How Fibre Channel is purpose built and engineered to meet the demands of enterprise data centers requiring rock solid reliability, high performance, and scalability was explained in detail at our FCIA webcasts “Inside a Modern Fibre Channel Architecture: Part 1” and “Inside a Modern Fibre Channel Architecture: Part 2.” During these presentations, our expert speakers, Patty Driever, Craig Carlson, Dave Peterson and David Rodgers dove into the inner workings of Fibre Channel. The sessions were highly rated by our audiences. Here are answers to the questions they asked.
Q. Regarding FCP= SCSI, isn’t FCP-4 and such standardized by T10, and that is SCSI? How does that play with the other standards also being “FCP,” instead let’s just call them “FC-NVMe™?” That is rather confusing.
A. The FCP-4 standard describes a protocol for flowing the SCSI device architecture over Fibre Channel….in and of itself it is not the SCSI architecture. Standards like FC-SB-6 transport mode and FC-NVMe-2 are not ‘FCP,’ but they do make use of some aspects of the FCP transport to flow different device architectures over Fibre Channel. Those two standards basically ‘piggyback’ off of portions of FCP that allow them to take advantage of some hardware accelerators built into Fibre Channel HBAs.
Q. Does the OS need to resend the FC command that was flushed with SLER, or is that done by the N_Port without the OS on the HBA?
A. The command is resent at a level below the OS (i.e., at the transport level). As such the OS is unaware of any error detection and recovery.
Q. What determines if Class 2 or Class 3 is used and what do storage devices typically use?
A. Use of Class 2 or Class 3 is determined by the Login protocol, and storage devices typically use Class 3 for data transfers.
Q. How relevant is FC in the NVMe® implementation?
A. How to transport the NVMe upper level protocol (ULP) is specified in the Fibre Channel – Non-Volatile Memory Express – 2 standard (FC-NVMe-2). Since this is a technical presentation, we don’t talk about markets, but NVMe over FC has seen a lot of interest from equipment vendors and customers, especially for use with all flash arrays. The FCIA discussed FC-NVMe in detail in our presentations “What’s New in FC-NVMe-2.”
Q. It was nice to hear about CLASS_2, CLASS_3, CLASS_F It would have been nice to see examples of each Frame type.

» Material supplied
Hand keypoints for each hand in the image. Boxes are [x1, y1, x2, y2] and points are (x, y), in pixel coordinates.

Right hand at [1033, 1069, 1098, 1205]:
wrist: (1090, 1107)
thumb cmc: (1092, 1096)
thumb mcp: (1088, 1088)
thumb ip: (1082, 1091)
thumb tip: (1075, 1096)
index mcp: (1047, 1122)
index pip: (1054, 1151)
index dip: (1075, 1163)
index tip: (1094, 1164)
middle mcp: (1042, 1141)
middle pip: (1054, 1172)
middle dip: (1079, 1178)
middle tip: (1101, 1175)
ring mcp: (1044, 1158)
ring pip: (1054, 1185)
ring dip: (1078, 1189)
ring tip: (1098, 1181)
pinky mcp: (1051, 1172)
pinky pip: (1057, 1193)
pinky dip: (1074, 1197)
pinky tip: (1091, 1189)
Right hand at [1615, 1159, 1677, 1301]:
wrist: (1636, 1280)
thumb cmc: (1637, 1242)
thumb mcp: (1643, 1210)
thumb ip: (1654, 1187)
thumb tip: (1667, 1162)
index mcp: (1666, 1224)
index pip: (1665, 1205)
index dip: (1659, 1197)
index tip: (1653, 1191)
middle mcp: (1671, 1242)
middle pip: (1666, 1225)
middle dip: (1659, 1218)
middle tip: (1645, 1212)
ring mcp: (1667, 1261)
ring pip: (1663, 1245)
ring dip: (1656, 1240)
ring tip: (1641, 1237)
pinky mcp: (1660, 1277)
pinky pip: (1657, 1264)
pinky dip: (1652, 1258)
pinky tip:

» What you are asked to do
Transcribe the Fibre Channel Q&A from "Q. Does the" up to and including "for data transfers.". The items come from a separate source unrelated to the Fibre Channel Q&A.

» Task answer
Q. Does the OS need to resend the FC command that was flushed with SLER, or is that done by the N_Port without the OS on the HBA?
A. The command is resent at a level below the OS (i.e., at the transport level). As such the OS is unaware of any error detection and recovery.
Q. What determines if Class 2 or Class 3 is used and what do storage devices typically use?
A. Use of Class 2 or Class 3 is determined by the Login protocol, and storage devices typically use Class 3 for data transfers.